- TRY IT -
List each line of the data that holds the word "toxicology".

- RAW DATA -
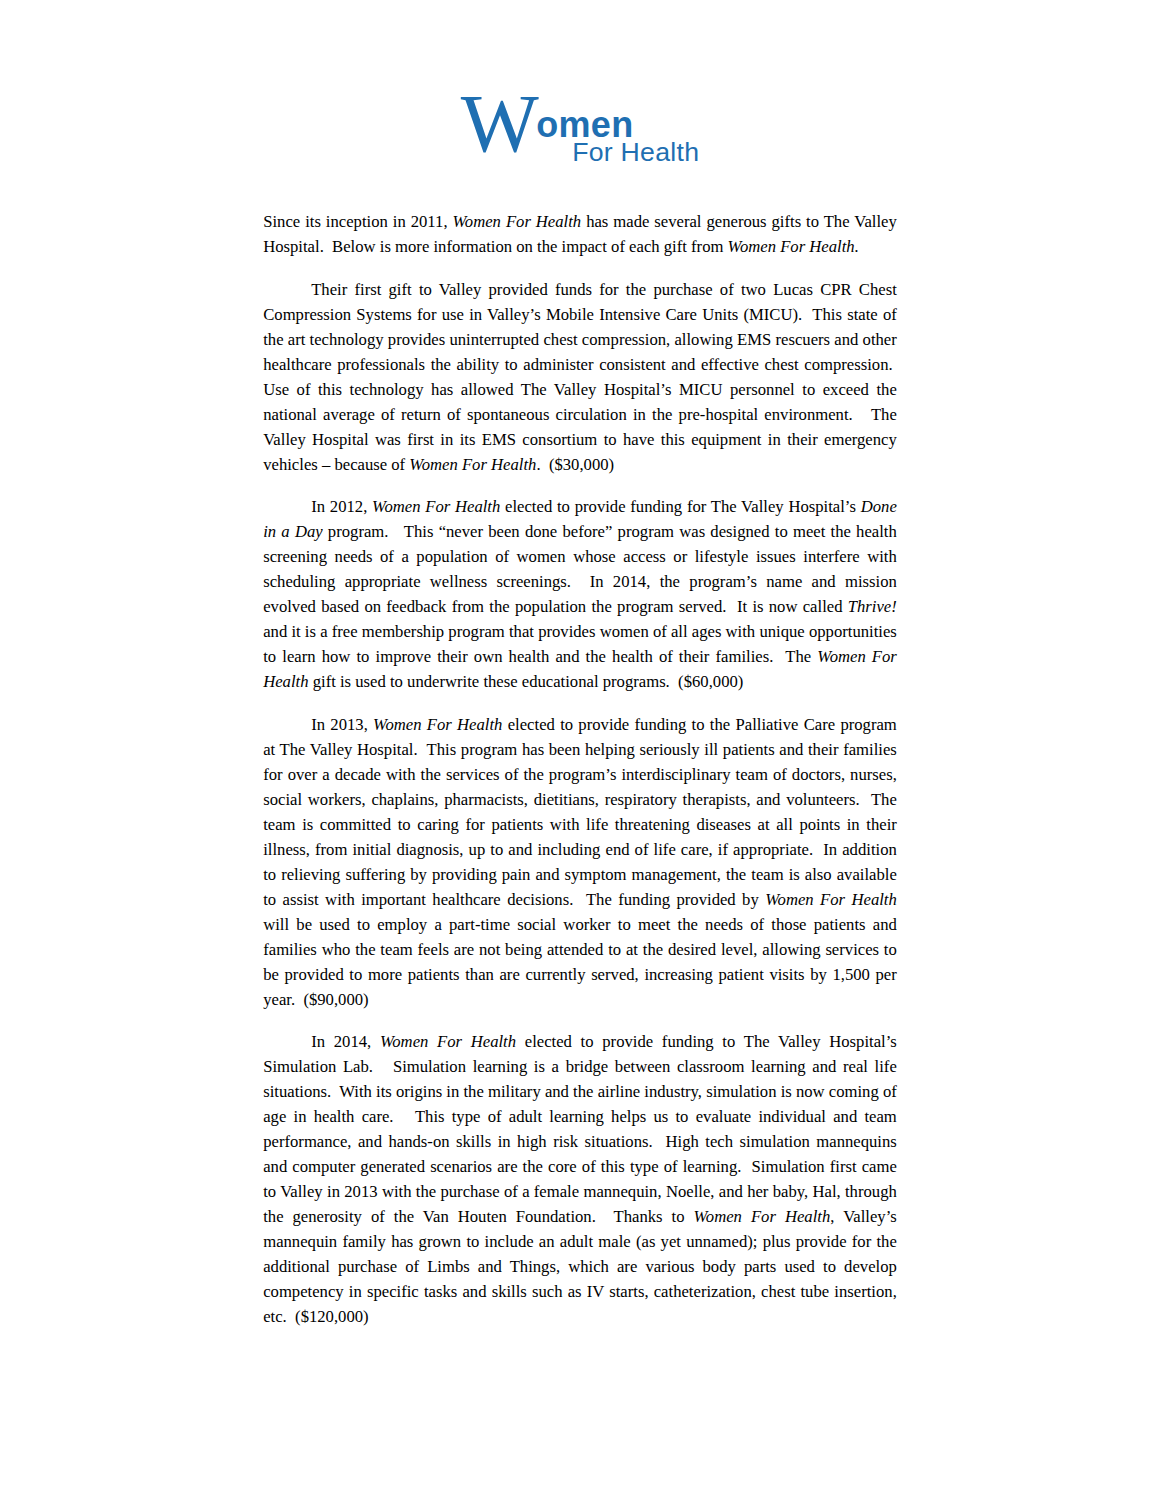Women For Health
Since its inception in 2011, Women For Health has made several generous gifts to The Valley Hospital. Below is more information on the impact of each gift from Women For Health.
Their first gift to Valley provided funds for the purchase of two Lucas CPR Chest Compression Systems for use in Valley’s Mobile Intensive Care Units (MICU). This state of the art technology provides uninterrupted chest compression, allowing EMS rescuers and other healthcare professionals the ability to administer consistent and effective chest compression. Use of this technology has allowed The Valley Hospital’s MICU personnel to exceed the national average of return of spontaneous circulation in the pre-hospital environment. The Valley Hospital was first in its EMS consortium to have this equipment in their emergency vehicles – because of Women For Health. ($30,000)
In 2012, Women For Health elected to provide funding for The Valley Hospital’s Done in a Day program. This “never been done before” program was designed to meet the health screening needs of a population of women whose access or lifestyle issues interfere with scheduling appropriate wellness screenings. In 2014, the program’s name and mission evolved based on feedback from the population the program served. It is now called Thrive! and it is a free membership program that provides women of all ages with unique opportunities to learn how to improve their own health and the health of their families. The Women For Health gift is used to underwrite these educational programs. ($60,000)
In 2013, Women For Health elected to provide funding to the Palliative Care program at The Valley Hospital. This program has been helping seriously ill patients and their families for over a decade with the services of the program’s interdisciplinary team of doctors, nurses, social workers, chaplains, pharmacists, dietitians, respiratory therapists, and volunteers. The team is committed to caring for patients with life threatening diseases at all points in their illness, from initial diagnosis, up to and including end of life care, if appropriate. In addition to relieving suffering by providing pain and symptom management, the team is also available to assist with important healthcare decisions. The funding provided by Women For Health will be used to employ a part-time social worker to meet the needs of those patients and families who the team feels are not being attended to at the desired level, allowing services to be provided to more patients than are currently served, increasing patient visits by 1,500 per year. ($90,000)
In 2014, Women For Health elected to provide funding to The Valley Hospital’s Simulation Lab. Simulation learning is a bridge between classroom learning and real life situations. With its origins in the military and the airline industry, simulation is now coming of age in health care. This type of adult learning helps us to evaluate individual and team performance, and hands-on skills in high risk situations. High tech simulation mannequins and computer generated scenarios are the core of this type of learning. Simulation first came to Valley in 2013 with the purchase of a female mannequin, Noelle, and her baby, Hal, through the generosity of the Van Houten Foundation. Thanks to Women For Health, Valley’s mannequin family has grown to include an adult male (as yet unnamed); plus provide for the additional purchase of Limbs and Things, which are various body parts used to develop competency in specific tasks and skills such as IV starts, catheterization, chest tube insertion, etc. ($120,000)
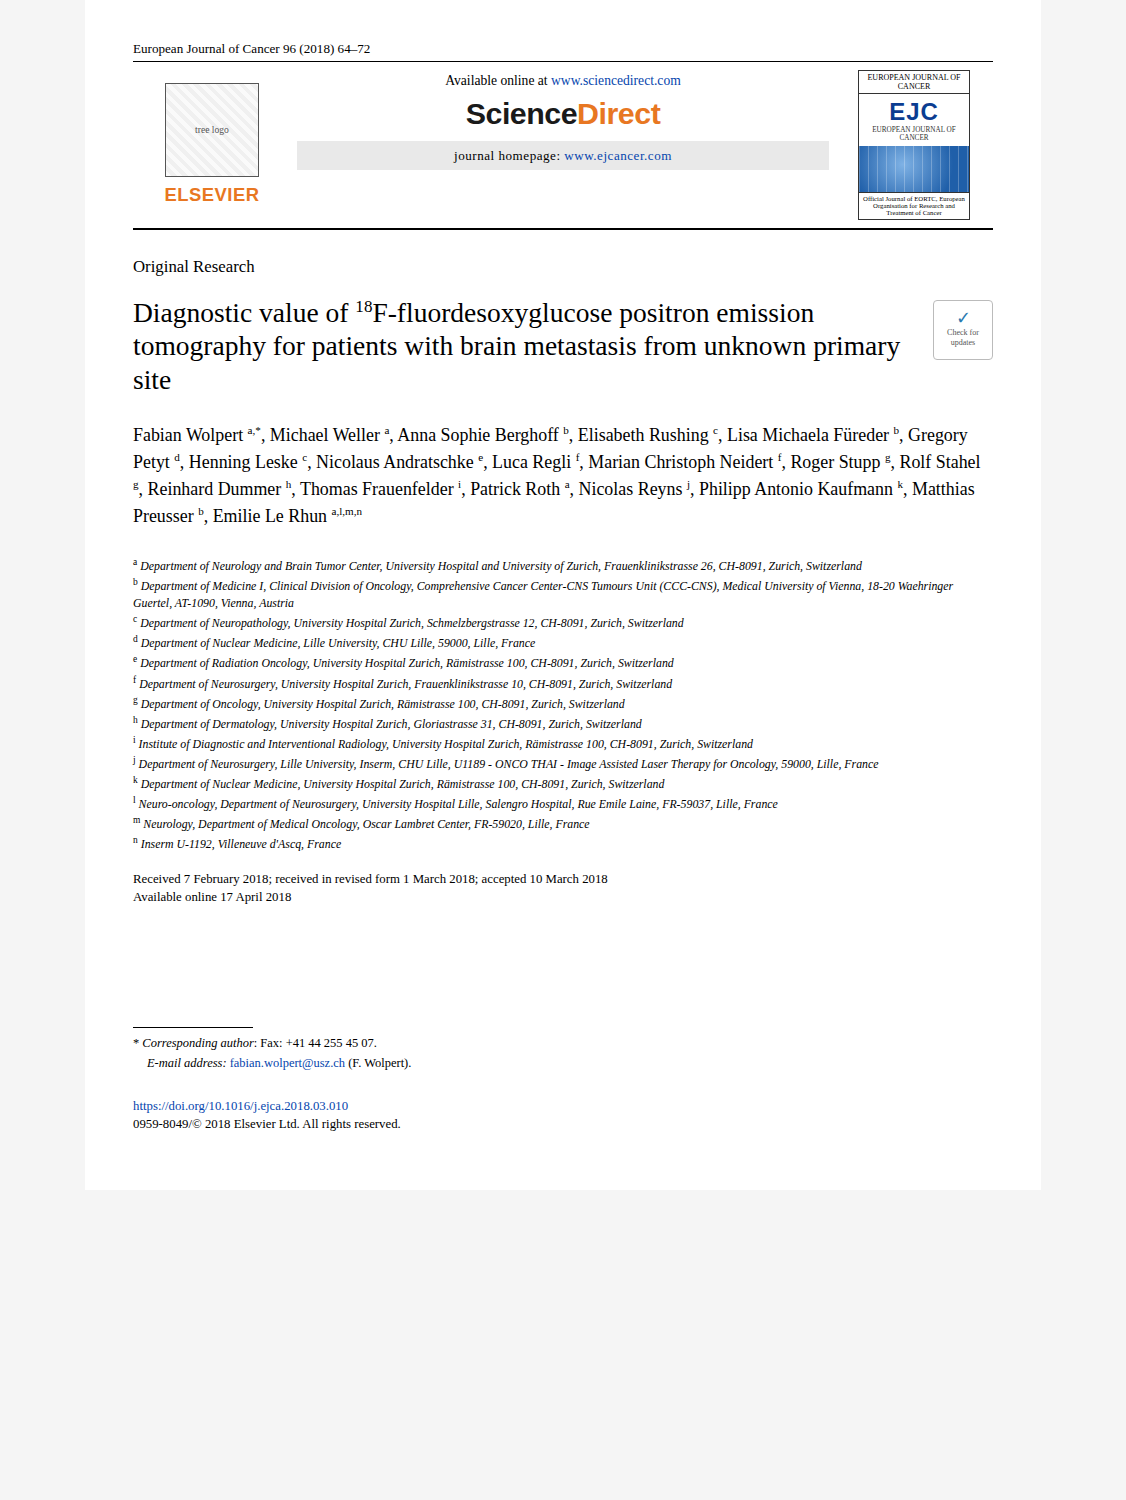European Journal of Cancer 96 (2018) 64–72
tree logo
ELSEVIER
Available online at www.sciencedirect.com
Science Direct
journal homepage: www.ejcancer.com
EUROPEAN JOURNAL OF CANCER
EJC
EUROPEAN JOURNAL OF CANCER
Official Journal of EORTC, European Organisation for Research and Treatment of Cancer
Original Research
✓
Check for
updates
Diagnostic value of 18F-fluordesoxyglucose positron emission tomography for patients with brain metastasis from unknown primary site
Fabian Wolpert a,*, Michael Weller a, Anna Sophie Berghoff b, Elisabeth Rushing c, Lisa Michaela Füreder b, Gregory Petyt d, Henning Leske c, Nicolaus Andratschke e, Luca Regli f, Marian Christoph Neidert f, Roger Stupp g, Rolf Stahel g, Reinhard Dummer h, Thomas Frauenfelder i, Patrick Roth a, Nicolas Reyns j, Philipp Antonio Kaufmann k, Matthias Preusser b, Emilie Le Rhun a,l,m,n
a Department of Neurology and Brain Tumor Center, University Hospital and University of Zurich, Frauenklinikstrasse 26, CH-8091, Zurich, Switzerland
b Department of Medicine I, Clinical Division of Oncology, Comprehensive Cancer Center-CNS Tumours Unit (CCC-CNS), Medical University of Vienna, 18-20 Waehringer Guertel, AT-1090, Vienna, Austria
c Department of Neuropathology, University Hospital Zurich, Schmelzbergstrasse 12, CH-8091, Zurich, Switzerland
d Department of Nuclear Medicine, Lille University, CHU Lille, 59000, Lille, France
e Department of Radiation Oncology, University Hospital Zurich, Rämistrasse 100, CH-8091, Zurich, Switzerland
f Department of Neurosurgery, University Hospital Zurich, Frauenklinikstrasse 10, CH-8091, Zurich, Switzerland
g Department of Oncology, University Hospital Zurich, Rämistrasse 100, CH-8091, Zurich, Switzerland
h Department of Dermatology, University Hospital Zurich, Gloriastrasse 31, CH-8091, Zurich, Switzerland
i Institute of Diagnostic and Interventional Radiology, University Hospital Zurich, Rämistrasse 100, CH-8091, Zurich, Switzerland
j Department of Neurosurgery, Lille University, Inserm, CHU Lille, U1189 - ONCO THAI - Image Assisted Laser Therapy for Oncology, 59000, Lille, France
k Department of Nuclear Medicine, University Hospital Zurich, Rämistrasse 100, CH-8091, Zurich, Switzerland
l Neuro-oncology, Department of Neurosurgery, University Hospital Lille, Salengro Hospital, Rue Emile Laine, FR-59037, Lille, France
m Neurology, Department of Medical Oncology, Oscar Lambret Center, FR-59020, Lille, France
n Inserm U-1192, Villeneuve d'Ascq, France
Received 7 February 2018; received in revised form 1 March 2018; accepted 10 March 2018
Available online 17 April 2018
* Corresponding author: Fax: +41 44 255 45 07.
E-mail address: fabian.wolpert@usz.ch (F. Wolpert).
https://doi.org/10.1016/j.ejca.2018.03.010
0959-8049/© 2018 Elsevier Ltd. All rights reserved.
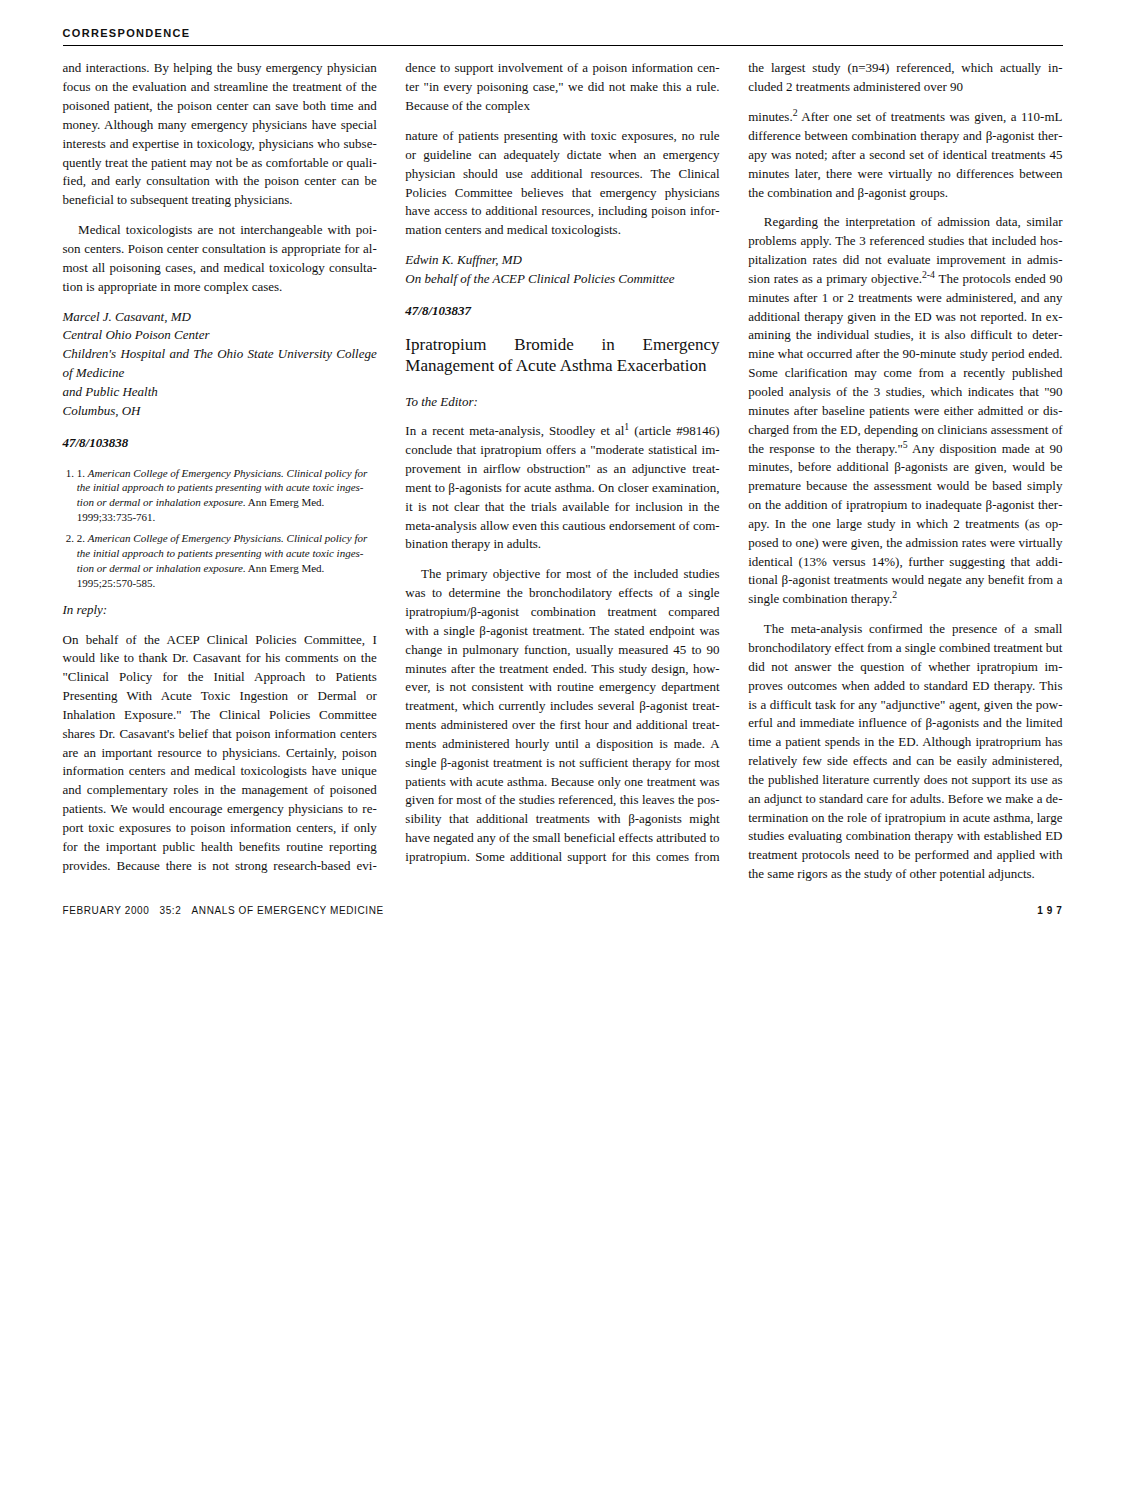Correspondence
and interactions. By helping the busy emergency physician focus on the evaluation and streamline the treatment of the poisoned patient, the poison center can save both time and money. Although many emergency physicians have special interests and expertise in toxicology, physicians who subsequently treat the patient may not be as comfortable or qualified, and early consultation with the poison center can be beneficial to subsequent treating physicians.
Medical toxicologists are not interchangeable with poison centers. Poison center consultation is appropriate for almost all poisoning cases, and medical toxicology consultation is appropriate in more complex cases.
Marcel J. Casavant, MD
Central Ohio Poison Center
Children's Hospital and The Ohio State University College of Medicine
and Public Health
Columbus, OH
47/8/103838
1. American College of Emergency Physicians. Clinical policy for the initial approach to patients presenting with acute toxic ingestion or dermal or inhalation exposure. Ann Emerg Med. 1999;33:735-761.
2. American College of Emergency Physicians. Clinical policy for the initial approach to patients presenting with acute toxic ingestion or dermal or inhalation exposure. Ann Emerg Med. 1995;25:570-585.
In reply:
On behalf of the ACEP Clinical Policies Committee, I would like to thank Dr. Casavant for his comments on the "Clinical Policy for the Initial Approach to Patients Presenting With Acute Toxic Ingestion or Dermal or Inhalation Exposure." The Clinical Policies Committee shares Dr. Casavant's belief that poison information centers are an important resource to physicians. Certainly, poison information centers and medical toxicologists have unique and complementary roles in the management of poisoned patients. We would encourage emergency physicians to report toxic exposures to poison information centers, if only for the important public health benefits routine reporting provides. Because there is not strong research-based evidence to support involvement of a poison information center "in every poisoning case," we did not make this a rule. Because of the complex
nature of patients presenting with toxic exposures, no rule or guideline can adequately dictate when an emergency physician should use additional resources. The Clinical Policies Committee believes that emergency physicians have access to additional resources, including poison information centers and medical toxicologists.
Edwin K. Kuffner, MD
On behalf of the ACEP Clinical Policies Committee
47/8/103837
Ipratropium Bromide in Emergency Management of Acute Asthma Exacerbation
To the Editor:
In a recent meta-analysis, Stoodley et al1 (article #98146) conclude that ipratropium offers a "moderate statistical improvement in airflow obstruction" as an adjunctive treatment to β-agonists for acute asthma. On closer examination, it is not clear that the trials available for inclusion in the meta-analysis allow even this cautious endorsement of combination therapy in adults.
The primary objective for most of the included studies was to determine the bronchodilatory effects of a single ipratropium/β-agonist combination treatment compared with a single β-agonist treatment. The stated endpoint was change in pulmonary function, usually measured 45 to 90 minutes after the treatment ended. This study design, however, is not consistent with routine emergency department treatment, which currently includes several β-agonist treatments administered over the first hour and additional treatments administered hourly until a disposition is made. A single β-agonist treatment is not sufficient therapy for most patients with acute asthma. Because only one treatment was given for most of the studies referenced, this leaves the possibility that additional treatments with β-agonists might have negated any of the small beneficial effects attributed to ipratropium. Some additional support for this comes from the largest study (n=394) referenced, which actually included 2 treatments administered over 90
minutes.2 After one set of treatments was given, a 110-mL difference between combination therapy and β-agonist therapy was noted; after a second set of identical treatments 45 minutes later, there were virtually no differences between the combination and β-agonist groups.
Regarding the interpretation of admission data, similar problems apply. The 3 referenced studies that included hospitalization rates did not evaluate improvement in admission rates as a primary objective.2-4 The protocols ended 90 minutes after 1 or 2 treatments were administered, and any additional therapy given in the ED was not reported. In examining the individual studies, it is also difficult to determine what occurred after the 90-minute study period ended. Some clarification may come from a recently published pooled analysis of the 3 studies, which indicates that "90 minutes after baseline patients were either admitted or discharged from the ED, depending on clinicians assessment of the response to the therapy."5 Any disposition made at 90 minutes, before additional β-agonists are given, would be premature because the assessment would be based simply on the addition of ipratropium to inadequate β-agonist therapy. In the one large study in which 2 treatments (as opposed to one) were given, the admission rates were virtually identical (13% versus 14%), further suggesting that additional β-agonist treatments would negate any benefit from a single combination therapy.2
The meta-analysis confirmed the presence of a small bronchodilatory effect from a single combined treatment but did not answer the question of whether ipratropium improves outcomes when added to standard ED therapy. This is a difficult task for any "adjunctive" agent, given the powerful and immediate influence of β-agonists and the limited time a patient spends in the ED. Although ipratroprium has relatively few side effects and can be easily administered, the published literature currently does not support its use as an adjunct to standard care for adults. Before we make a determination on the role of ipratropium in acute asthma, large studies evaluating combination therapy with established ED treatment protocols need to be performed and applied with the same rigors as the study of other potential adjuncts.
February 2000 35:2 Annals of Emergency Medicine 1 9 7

- RESULT OF THIS EXERCISE -
and interactions. By helping the busy emergency physician focus on the evaluation and streamline the treatment of the poisoned patient, the poison center can save both time and money. Although many emergency physicians have special interests and expertise in toxicology, physicians who subsequently treat the patient may not be as comfortable or qualified, and early consultation with the poison center can be beneficial to subsequent treating physicians.
Medical toxicologists are not interchangeable with poison centers. Poison center consultation is appropriate for almost all poisoning cases, and medical toxicology consultation is appropriate in more complex cases.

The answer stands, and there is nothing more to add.